A better start and an easier pace – 1.53 seconds slower for the half mile, or about 7 ½ lengths slower than the Juvenile – helped Mind Control in the Jerome, but he faced steady pressure throughout the one-mile race and still kicked away to a convincing win.

Mind Control earned a career-best 101 Equibase Speed Figure for the Jerome win.

I would have loved to see Mind Control finish faster as the final quarter-mile in 25.28 seconds and half-mile in 50.66 seconds were not inspiring, especially in a one-mile race. It’s a cause for concern as the distances get longer on the Derby trail for a racehorse whose worst race to date came in his only try around two turns.

While it was nice to see Mind Control regain his winning form in the Jerome, he must get faster to compete with the elite runners of his generation, show he can finish better in races, and prove he can handle longer distances.

Running style: I did not like what I saw from Mind Control in the Breeders’ Cup Juvenile when he was forced out of his comfort zone and well off the pace. I’d guess trainer Greg Sacco’s decision to go back to John Velazquez had something to do with the tactics he wanted to employ moving forward. Velazquez was aboard Mind Control in the Hopeful and is a master at getting horses to relax on or near the lead.

“I wanted to put him in the race and make sure that I was in a good position where if someone was going crazy, I could just sit off the speed,” Velazquez said. “I broke well and got the position I wanted in the first part of the race.

“Down the lane, I remember from [the Hopeful] he opens up and he waits, so I waited until they came after him to get after him really hard and he responded really well.”

Mind Control and connections. (Eclipse Sportswire)

Connections: Trainer Greg Sacco and the Brunetti family’s Red Oak Stable have a long history together. Sacco learned his craft from his father, William Sacco, a longtime trainer on the New Jersey circuit who was a leading trainer at Monmouth Park. John Brunetti was a longtime client of the elder Sacco, who passed away in 2009. Brunetti died in 2018 and Red Oak is now overseen by his sons John and Steve. Other notable Red Oak Stable runners include multiple Grade 1 winner Sweet Return and Grade 1 winner Unbridled Mo, like Mind Control a homebred.

Madaket Stables is one of the racing operations operated by Sol Kumin, who purchased an interest in Mind Control before the Hopeful. Kumin enjoyed a banner year in 2018 as part-owner of Triple Crown winner Justify and de facto champion 3-year-old filly Monomoy Girl among at least 10 individual Grade 1 winners in which he was a part-owner.

Greg Sacco started helping out at his father’s barn by age 8 and took out his trainer’s license in 1989. He has won 691 races through Jan. 1, including 32 stakes wins and three graded stakes victories. Neither Red Oak nor Sacco has had a Kentucky Derby starter.

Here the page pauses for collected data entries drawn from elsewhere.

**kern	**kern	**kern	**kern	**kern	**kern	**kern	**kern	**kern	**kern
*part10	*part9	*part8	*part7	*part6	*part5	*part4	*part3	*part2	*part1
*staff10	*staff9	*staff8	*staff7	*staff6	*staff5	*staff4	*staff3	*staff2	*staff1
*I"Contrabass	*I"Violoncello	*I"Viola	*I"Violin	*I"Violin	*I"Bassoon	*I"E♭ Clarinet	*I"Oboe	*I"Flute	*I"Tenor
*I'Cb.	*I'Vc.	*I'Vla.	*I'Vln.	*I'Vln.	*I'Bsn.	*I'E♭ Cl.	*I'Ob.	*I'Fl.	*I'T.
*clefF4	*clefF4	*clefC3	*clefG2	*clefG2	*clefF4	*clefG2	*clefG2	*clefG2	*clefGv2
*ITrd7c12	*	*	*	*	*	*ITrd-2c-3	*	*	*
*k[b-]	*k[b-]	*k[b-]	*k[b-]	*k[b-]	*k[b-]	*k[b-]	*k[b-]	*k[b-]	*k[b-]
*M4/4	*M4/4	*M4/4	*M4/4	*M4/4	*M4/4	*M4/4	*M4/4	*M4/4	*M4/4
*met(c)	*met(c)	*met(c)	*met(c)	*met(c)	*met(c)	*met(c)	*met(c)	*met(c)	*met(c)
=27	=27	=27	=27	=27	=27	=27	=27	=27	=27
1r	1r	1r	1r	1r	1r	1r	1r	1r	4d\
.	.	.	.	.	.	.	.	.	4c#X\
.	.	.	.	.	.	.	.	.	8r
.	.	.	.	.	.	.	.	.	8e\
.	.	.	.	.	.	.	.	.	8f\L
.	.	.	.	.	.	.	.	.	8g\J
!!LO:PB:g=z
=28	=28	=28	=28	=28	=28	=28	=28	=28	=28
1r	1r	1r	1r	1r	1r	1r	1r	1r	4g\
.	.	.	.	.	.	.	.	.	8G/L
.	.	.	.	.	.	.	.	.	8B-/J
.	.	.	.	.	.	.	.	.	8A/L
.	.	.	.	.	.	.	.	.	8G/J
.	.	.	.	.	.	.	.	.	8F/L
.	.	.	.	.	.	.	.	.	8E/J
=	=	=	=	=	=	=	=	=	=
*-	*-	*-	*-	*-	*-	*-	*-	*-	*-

John Velazquez is a two-time Eclipse Award winner who was inducted into the Racing Hall of Fame in 2012. A winner of more than 6,000 races, Velazquez won the Kentucky Derby in 2011 with Animal Kingdom and in 2017 on Always Dreaming. He also has won the Belmont Stakes twice.

Pedigree: Mind Control is from the third crop of 2011 Travers Stakes winner Stay Thirsty, who also ran second that year in the Belmont Stakes and was a Grade 1 winner at one mile as a 4-year-old. From a limited group of runners, multiple graded stakes winner Coal Front is the leading earner for Stay Thirsty to date. He is the sire of 10 stakes winners.

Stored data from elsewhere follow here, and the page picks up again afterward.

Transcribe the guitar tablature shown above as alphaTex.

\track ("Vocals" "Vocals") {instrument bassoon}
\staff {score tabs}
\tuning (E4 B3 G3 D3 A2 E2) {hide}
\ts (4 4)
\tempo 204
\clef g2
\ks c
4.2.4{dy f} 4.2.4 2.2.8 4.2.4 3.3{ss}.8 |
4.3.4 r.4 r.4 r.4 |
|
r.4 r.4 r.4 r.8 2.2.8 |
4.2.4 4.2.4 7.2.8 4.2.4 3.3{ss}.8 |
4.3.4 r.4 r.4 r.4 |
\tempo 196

Stakes-winning sprinter Feel That Fire, by Lightnin N Thunder, is the dam (mother) of Mind Control.  Her full sister (same dam, same sire), Ima Jersey Girl, was a stakes winner at 1 1/16 miles.

Mind Control’s grandam (maternal grandmother), Ubetwereven, by French Deputy, was unraced as was his third dam (maternal great-grandmother), Raysor Lake, by Private Account. Other notable family members include Grade 1 winners Nine Keys and Silver Voice.

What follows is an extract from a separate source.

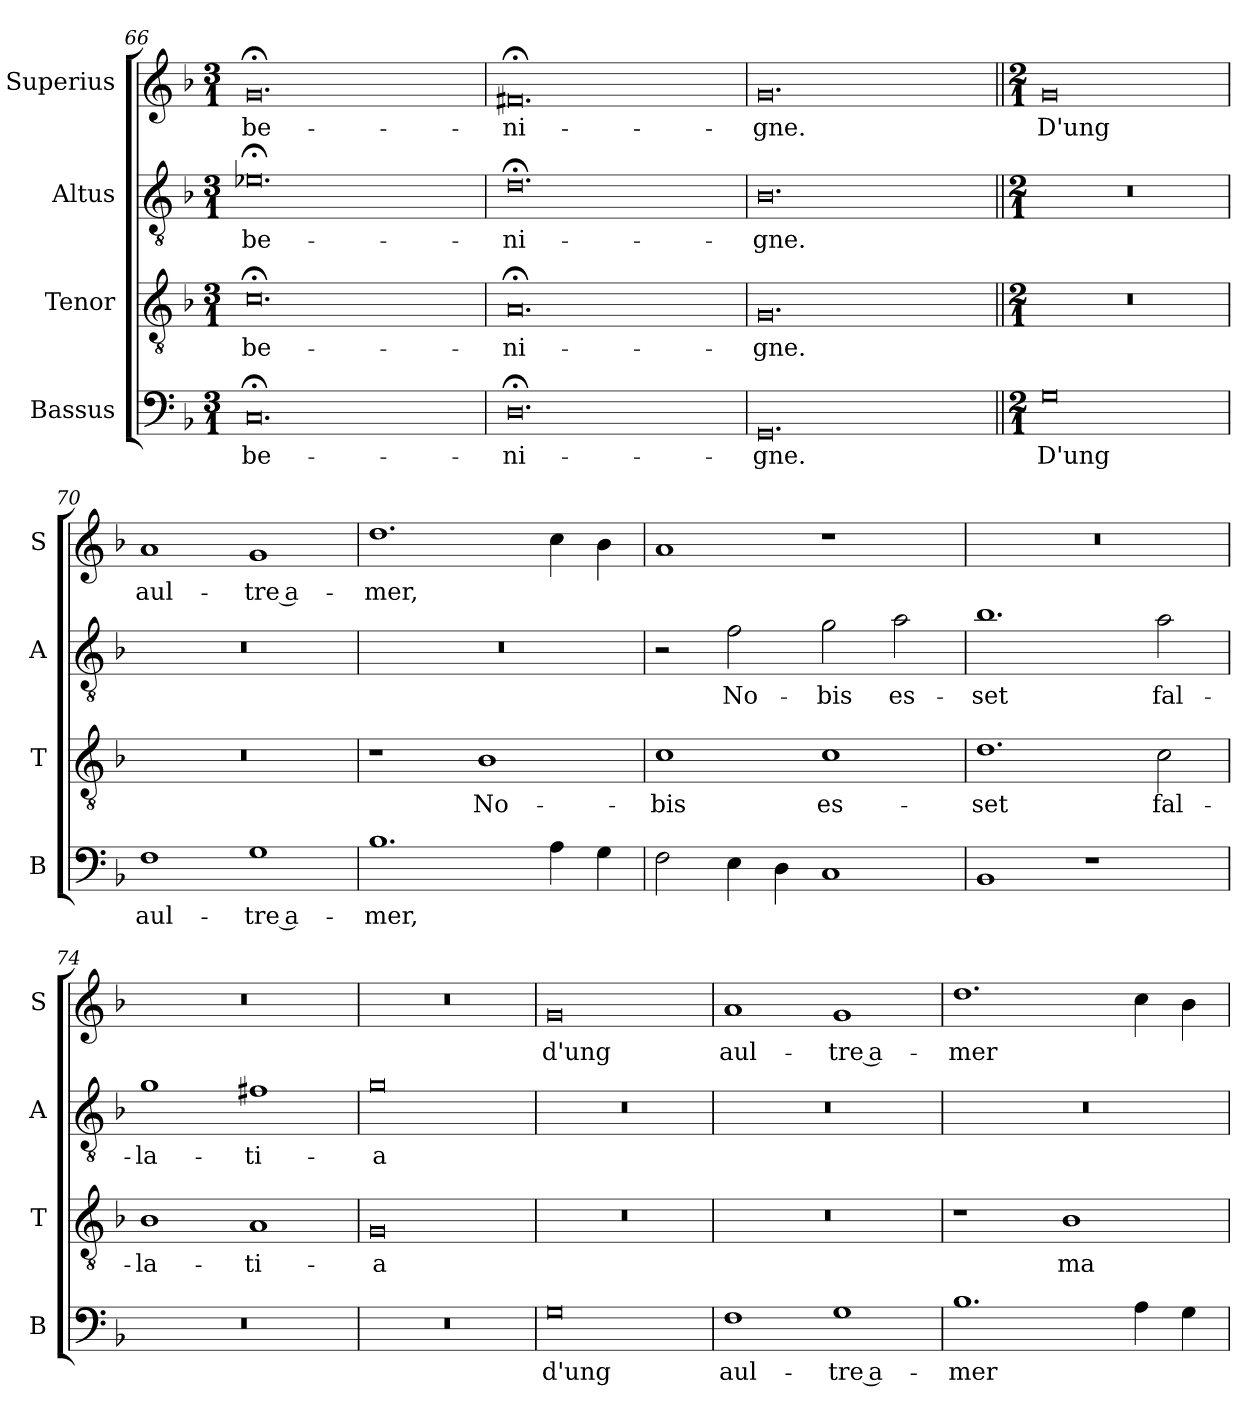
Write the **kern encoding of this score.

While Mind Control should get some stamina from Stay Thirsty, I am a little worried that the bottom half of this pedigree appears to tilt toward speed given how he finished in the Jerome.

The Jerome was a very nice start for Mind Control and there is plenty of time for him to improve and build a strong foundation, but right now it appears he has significant ground to make up on top 3-year-olds.